Concrete Numbers: The Real-World Scenarios
Let’s run the actual math for a €1,000,000 portfolio generating €50,000 in dividends:
- – Gross income: €50,000
- – ÖGK insurance: €6,783
- – Taxable income (if deductible): €43,217
- – Estimated tax (progressive): ~€8,734
- – Net income: €34,483 annually (€2,874 monthly)
- – Gross income: €50,000 + €6,713 (employment) = €56,713
- – SVS insurance: €671
- – Taxable income: €50,000 (dividends) + €6,042 (employment after SVS)
- – Estimated tax: ~€13,133
- – Net income: €42,580 annually (€3,548 monthly)
- – Gross income: €50,000
- – Flat tax (27.5%): €13,750
- – Net before insurance: €36,250
- – After ÖGK (non-deductible): €29,467 annually (€2,456 monthly)
The geringfügig route delivers 22% more net income than the pure Privatier approach and 44% more than the flat-tax scenario.
The SVS vs ÖGK Comparison
If you choose the self-employed path, you’ll deal with the Sozialversicherungsanstalt der Selbständigen (SVS) instead of ÖGK. For someone earning minimal self-employment income, SVS contributions can be lower than ÖGK’s voluntary rates, but the trade-off is less predictable bureaucracy and different coverage rules.
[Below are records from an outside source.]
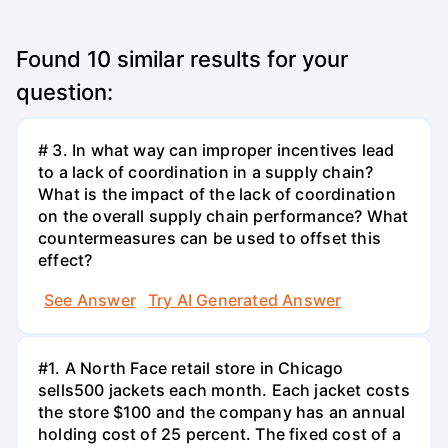
Found
10
similar results for your
question:
# 3. In what way can improper incentives lead
to a lack of coordination in a supply chain?
What is the impact of the lack of coordination
on the overall supply chain performance? What
countermeasures can be used to offset this
effect?
See Answer
Try AI Generated Answer
#1. A North Face retail store in Chicago
sells500 jackets each month. Each jacket costs
the store $100 and the company has an annual
holding cost of 25 percent. The fixed cost of a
Many find ÖGK’s structure more familiar, but SVS offers more flexibility for those comfortable with self-employment paperwork.
Final Verdict: Is “Privatier Light” Actually Feasible?
Technically yes, but practically it requires more planning than simply reaching your FIRE number. The Austrian system punishes pure capital income while rewarding, even requiring, token employment. The most effective strategy combines:
- Tax-optimized portfolio structure using instruments eligible for Regelbesteuerung
- Minimal geringfügig employment to access reduced insurance rates
- Careful documentation to satisfy Finanzamt without triggering business classification
- Acceptance that €50k passive income nets less than €30k after taxes and mandatory insurance
The dream of living off dividends while paying minimal social contributions collides with Austria’s social market economy principles. You can optimize around the edges, but the system is designed to make pure Privatier status financially unattractive, unless you have enough capital to simply not care.
For most, the practical path isn’t pure Privatier status but strategic minimal employment that unlocks insurance benefits while preserving 90% of your freedom. The Austrian social insurance maze doesn’t reward complete independence, it rewards those who understand its loopholes.
Bottom line: before celebrating your FIRE milestone, budget an extra €6,000-12,000 annually for insurance and prepare to either work 10 hours per week or spend that time fighting bureaucracy. In Austria, financial independence doesn’t free you from the system, it just changes your relationship with it.